So, my understanding is that it generates a neural network architecture and then proceeds to train a neural network on this architecture, then evaluates how to improve this model (with what mechanism?) and attempts the changes over the model, running it through the process over again.
Not a genetic algorithm per se, but it depends on the mechanism employed to evaluate and improve the child neural network.
What I think is happening is networks are generated, then they are trained by the normal means (standard backpropagation). The "controller" NN has nothing to do with this part.
Then some metrics/benchmarks are generated (how well the tested network performed in the training process. This is just standard data collection, e.g. looking at how quickly the network converged and how accurate it's results were).

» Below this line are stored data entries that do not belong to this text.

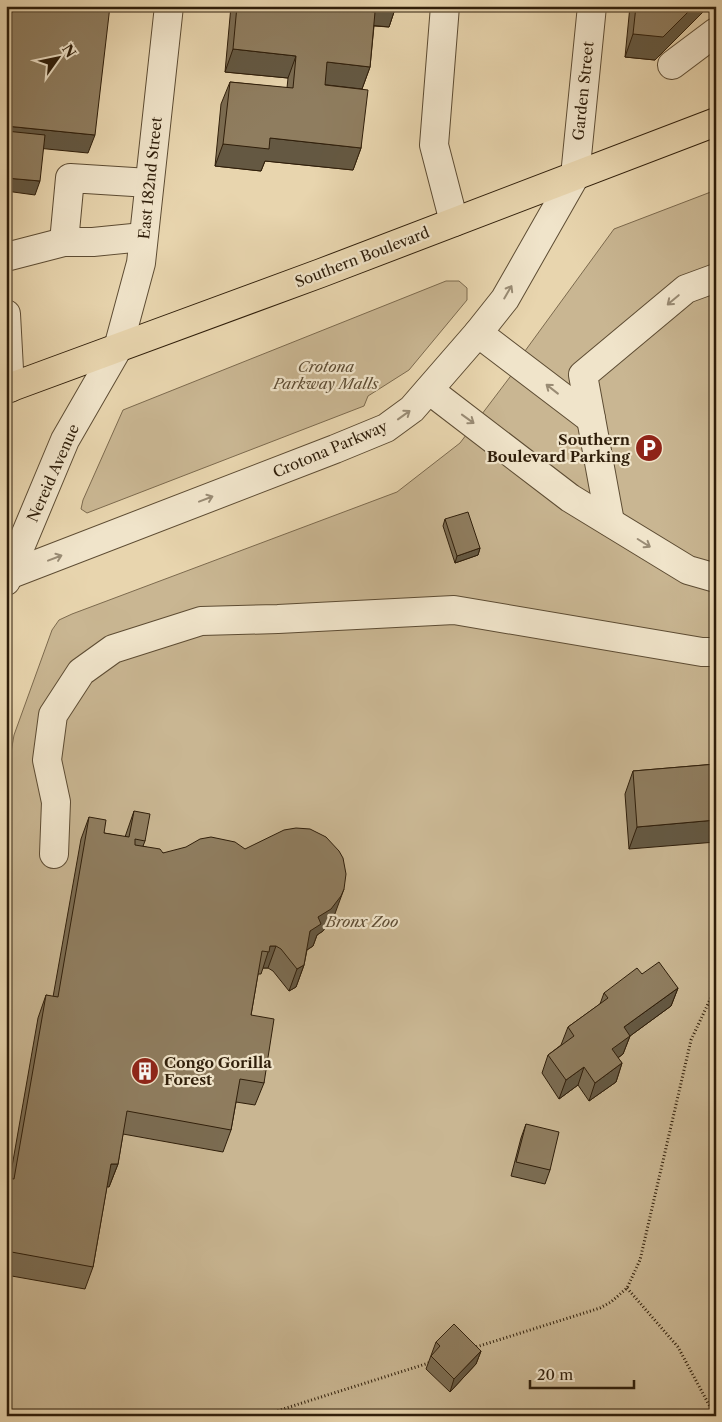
<svg xmlns="http://www.w3.org/2000/svg" width="722" height="1422" font-family="'Libre Caslon Text',serif">
	<rect width="100%" height="100%" fill="#e8d5ae"/>
	<filter id="stains"><feTurbulence type="fractalNoise" baseFrequency=".004" numOctaves="4"/><feColorMatrix values="0 0 0 0 .2 0 0 0 0 .09 0 0 0 0 .02 0 0 0 .5 -.17"/></filter>
	<radialGradient id="worn" r=".72"><stop offset=".6" stop-color="#630" stop-opacity="0"/><stop offset="1" stop-color="#630" stop-opacity=".3"/></radialGradient>
	<g fill="#c9b692" stroke="#7c6a4e">
		<path d="M716 190V1416H6V782L14 735 52 630 59 620 72 614 397 492 460 443 513 373 525 351 614 229Z"/>
		<path d="M446 281H459L467 288V300L409 370 368 396 364 406 87 513 81 509 83 500 123 410Z"/>
	</g>
	<g fill="none" stroke-linecap="round" stroke-linejoin="round">
		<g stroke="#5d4c33" stroke-width="30">
			<g id="minor">
				<path d="M445 6 434 145 454 222"/>
				<path d="M672 65 716 32"/>
				<path d="M64 242 70 178 149 183"/>
				<path d="M6 257 64 242H93L143 237"/>
				<path d="M6 314 10 388"/>
				<path d="M478 333 591 419"/>
				<path d="M429 390 570 498 688 570 716 578"/>
				<path d="M610 522 583 375 686 289 716 278"/>
				<path d="M6 576 335 449 386 428 412 409 478 333 505 299 575 176 592 6"/>
				<path d="M6 581 65 440 118 348 141 263 169 6"/>
				<path d="M54 854 56 802 47 760 53 715 81 672 113 649 201 621 278 619 454 610 702 652H716"/>
			</g>
		</g>
		<g stroke="#2f1e0a" stroke-width="30">
			<path id="major" d="M6 389 321 273 716 122"/>
		</g>
		<g stroke="#2f1e0a" stroke-width="3" stroke-dasharray="1 2.5" stroke-linecap="butt">
			<path d="M627 1288 678 1347 715 1416"/>
			<path d="M473 1348 600 1308 611 1302 627 1288 640 1260 691 1040 716 987"/>
			<path d="M261 1416 432 1362"/>
		</g>
		<use href="#minor" stroke="#f0e4ca" stroke-width="28"/>
		<use href="#major" stroke="#e8d5ae" stroke-width="28"/>
	</g>
	<g fill="#7b6c52" stroke="#2f1e0a">
		<path d="M231 6H396L389 27 374 26 370 67 362 89 361 148 353 170 265 161 261 171 215 166 221 104 230 82 287 88 288 78 225 72Z"/>
		<path d="M630 6H709L655 60 625 57Z"/>
		<path d="M445 519 480 548 478 555 455 563 443 526Z"/>
		<path d="M716 764 629 849 625 794 633 771Z"/>
		<path d="M134 811 145 841 143 846 163 853 333 919 323 931 317 935 313 946 307 950 304 965 296 987 289 991 273 971 268 968H263L261 974H258L251 1015 264 1083 255 1105 236 1102 231 1130 223 1152 123 1134 118 1164 109 1187 107 1186 93 1267 85 1289 6 1275V1178H10L38 1018 46 995 53 997 81 839 89 817 104 833 125 837Z"/>
		<path d="M642 974 678 988 671 1006 630 1036 623 1054 618 1058 622 1063 616 1082 589 1101 578 1085 559 1099 542 1073 548 1055 561 1045 568 1027 600 1004 604 993Z"/>
		<path d="M526 1124 550 1170 545 1184 511 1176 521 1138Z"/>
		<path d="M436 1342 481 1351 476 1364 450 1392 426 1369Z"/>
	</g>
	<g fill="#645842" stroke="#2f1e0a">
		<path d="M237 6H371L395 9 389 27 237 12Z"/>
		<path d="M694 6H709L655 60 625 57 633 34Z"/>
		<path d="M233 49 296 56 288 78 225 72Z"/>
		<path d="M327 62 370 67 362 89 319 84Z"/>
		<path d="M6 126 95 135 88 153 6 145Z"/>
		<path d="M270 138 361 148 353 170 265 161 261 171 215 166 223 144Z"/>
		<path d="M6 178 40 181 35 195 6 191Z"/>
		<path d="M480 548 478 555 455 563 457 556Z"/>
		<path d="M716 820V842L629 849 637 827Z"/>
		<path d="M344 889 333 919 323 931 317 935 313 946 302 953 310 931 318 917Z"/>
		<path d="M270 946H276L268 968H263Z"/>
		<path d="M304 965 296 987 289 991 297 969Z"/>
		<path d="M678 988 671 1006 630 1036 623 1054 605 1067 612 1049 624 1027Z"/>
		<path d="M622 1063 616 1082 589 1101 595 1083Z"/>
		<path d="M584 1067 578 1085 559 1099 566 1080Z"/>
		<path d="M111 1164H118L109 1187 103 1186Z"/>
		<path d="M481 1351 476 1364 450 1392 454 1379Z"/>
	</g>
	<g fill="#8f7d5f" stroke="#2f1e0a">
		<path d="M6 6H110L95 135 6 126Z"/>
		<path d="M237 6H320L375 12 370 67 327 62 325 85 368 90 361 148 270 138 269 149 223 144 230 82 293 88 296 56 233 49Z"/>
		<path d="M371 6H396L395 9Z"/>
		<path d="M636 6H694L663 37 633 34Z"/>
		<path d="M6 131 45 135 40 181 6 178Z"/>
		<path d="M468 512 480 548 457 556 445 519Z"/>
		<path d="M716 764V820L637 827 633 771Z"/>
		<path d="M134 811 150 814 145 841 135 839V845L160 849 163 853 186 847 200 839 211 837 235 842 245 849 284 830 296 828 310 829 326 837 339 851 343 858 346 874 344 889 341 896 331 909 318 917 321 924 310 931 304 965 297 969 281 949 276 946H270L269 952 262 951 251 1015 274 1019 264 1083 240 1079 231 1130 127 1111 118 1164H111L93 1267 6 1251V1178L14 1179 46 995 58 997 89 817 106 820 104 833 129 837Z"/>
		<path d="M659 962 678 988 624 1027 630 1036 612 1049 622 1063 595 1083 584 1067 566 1080 548 1055 574 1036 568 1027 608 998 604 993 637 968 642 974Z"/>
		<path d="M526 1124 559 1132 550 1170 516 1162Z"/>
		<path d="M454 1324 481 1351 454 1379 431 1356 440 1346 436 1342Z"/>
	</g>
	<defs><path id="oneway-shaft" d="M-6 0H5M1.5-3L5.5 0L1.5 3" fill="none" stroke-width="1.6" stroke-linecap="round" stroke-linejoin="round" transform="scale(1.25)"/></defs>
	<g stroke="#998b74">
		<use href="#oneway-shaft" transform="translate(508 292) rotate(-60)"/>
		<use href="#oneway-shaft" transform="translate(673 300) rotate(140)"/>
		<use href="#oneway-shaft" transform="translate(552 389) rotate(-142)"/>
		<use href="#oneway-shaft" transform="translate(404 415) rotate(-36)"/>
		<use href="#oneway-shaft" transform="translate(468 419) rotate(36)"/>
		<use href="#oneway-shaft" transform="translate(206 499) rotate(-21)"/>
		<use href="#oneway-shaft" transform="translate(644 543) rotate(32)"/>
		<use href="#oneway-shaft" transform="translate(55 558) rotate(-21)"/>
	</g>
	<defs>
		<g id="parking-disc" transform="scale(1.4375)"><circle r="9.5" fill="#8f2418" stroke="#f0e4ca"/><path d="M-3.5-5.5H1a3.5 3.5 0 0 1 0 7H-1V5.5H-3.5ZM-1-3.4V-.6H.8a1.4 1.4 0 0 0 0-2.8Z" fill="#fff"/></g>
		<g id="building-disc" transform="scale(1.4375)"><circle r="9.5" fill="#8f2418" stroke="#f0e4ca"/><path d="M-4-6H4V6H1V3H-1V6H-4ZM-2.5-4.3h1.7v1.8h-1.7ZM.8-4.3h1.7v1.8H.8ZM-2.5-1h1.7V.8h-1.7ZM.8-1h1.7V.8H.8Z" fill="#fff"/></g>
	</defs>
	<g fill-rule="evenodd">
		<use href="#parking-disc" x="649" y="448"/>
		<use href="#building-disc" x="145" y="1071"/>
	</g>
	<g text-anchor="middle" dominant-baseline="central" stroke-width="4.5" stroke-linejoin="round" paint-order="stroke">
		<g font-size="15" fill="#2f1e0a" stroke="#f0e4ca">
			<text transform="translate(583 91) rotate(-84)">Garden Street</text>
			<text transform="translate(150 178) rotate(-84)">East 182nd Street</text>
			<text transform="translate(362 257) rotate(-21)">Southern Boulevard</text>
			<text transform="translate(330 449) rotate(-23)">Crotona Parkway</text>
			<text transform="translate(53 473) rotate(-66)">Nereid Avenue</text>
		</g>
		<g font-size="15" font-style="italic" fill="#5d4c33" stroke="#f0e4ca">
			<text x="326" y="366">Crotona<tspan x="326" dy="17">Parkway Malls</tspan></text>
			<text x="362" y="921">Bronx Zoo</text>
		</g>
		<g font-size="15" font-weight="bold" fill="#2f1e0a" stroke="#f0e4ca" text-anchor="end">
			<text x="630" y="439">Southern<tspan x="630" dy="17">Boulevard Parking</tspan></text>
			<text x="164" y="1062" text-anchor="start">Congo Gorilla<tspan x="164" dy="17">Forest</tspan></text>
		</g>
	</g>
	<rect width="722" height="1422" fill="none" stroke="#e8d5ae" stroke-width="25"/>
	<rect x="8" y="8" width="707" height="1407" fill="none" stroke="#2f1e0a" stroke-width="2.5"/>
	<rect x="12" y="12" width="697" height="1397" fill="none" stroke="#2f1e0a"/>
	<g transform="translate(58 58) rotate(57)" stroke="#f0e4ca" stroke-width="4" paint-order="stroke">
	<path d="M0-4L9 19L0 12L-9 19Z" fill="#2f1e0a"/>
	<text y="-8" font-size="14" font-weight="bold" text-anchor="middle" fill="#2f1e0a">N</text>
	</g>
	<path d="M530 1380v8h104v-8" fill="none" stroke="#2f1e0a" stroke-width="2.5"/>
	<text x="537" y="1380" font-size="15" fill="#2f1e0a" stroke="#f0e4ca" stroke-width="4" paint-order="stroke">20 m</text>
	<rect width="100%" height="100%" filter="url(#stains)"/>
	<rect width="100%" height="100%" fill="url(#worn)"/>
</svg>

The controller network then learns the mapping from network architecture to benchmarks (standard backpropagation again).
After this, the controller needs to generate new networks to try out. Two possible ways to do this: one would be to tweak "good" networks slightly, e.g. explore the search space in a guided way based on search space regions which look good. They hint at this in the article. The controller NN is basically a heuristic that can guesstimate how good novel topologies are going to be at the task.
But I have a hunch that what they might be doing is feeding the
maximum possible score into the controller NN's output end, then backpropagate it all the way to the inputs. That way you would in fact get a single "ideal" network out of the controller, which you can test, and that would also challege the controller NN, since any error between the "ideal" network and the actual benchmark would be used to retrain the controller NN. I have a feeling this way of doing things might be prone to getting stuck in local maxima / ruts, however.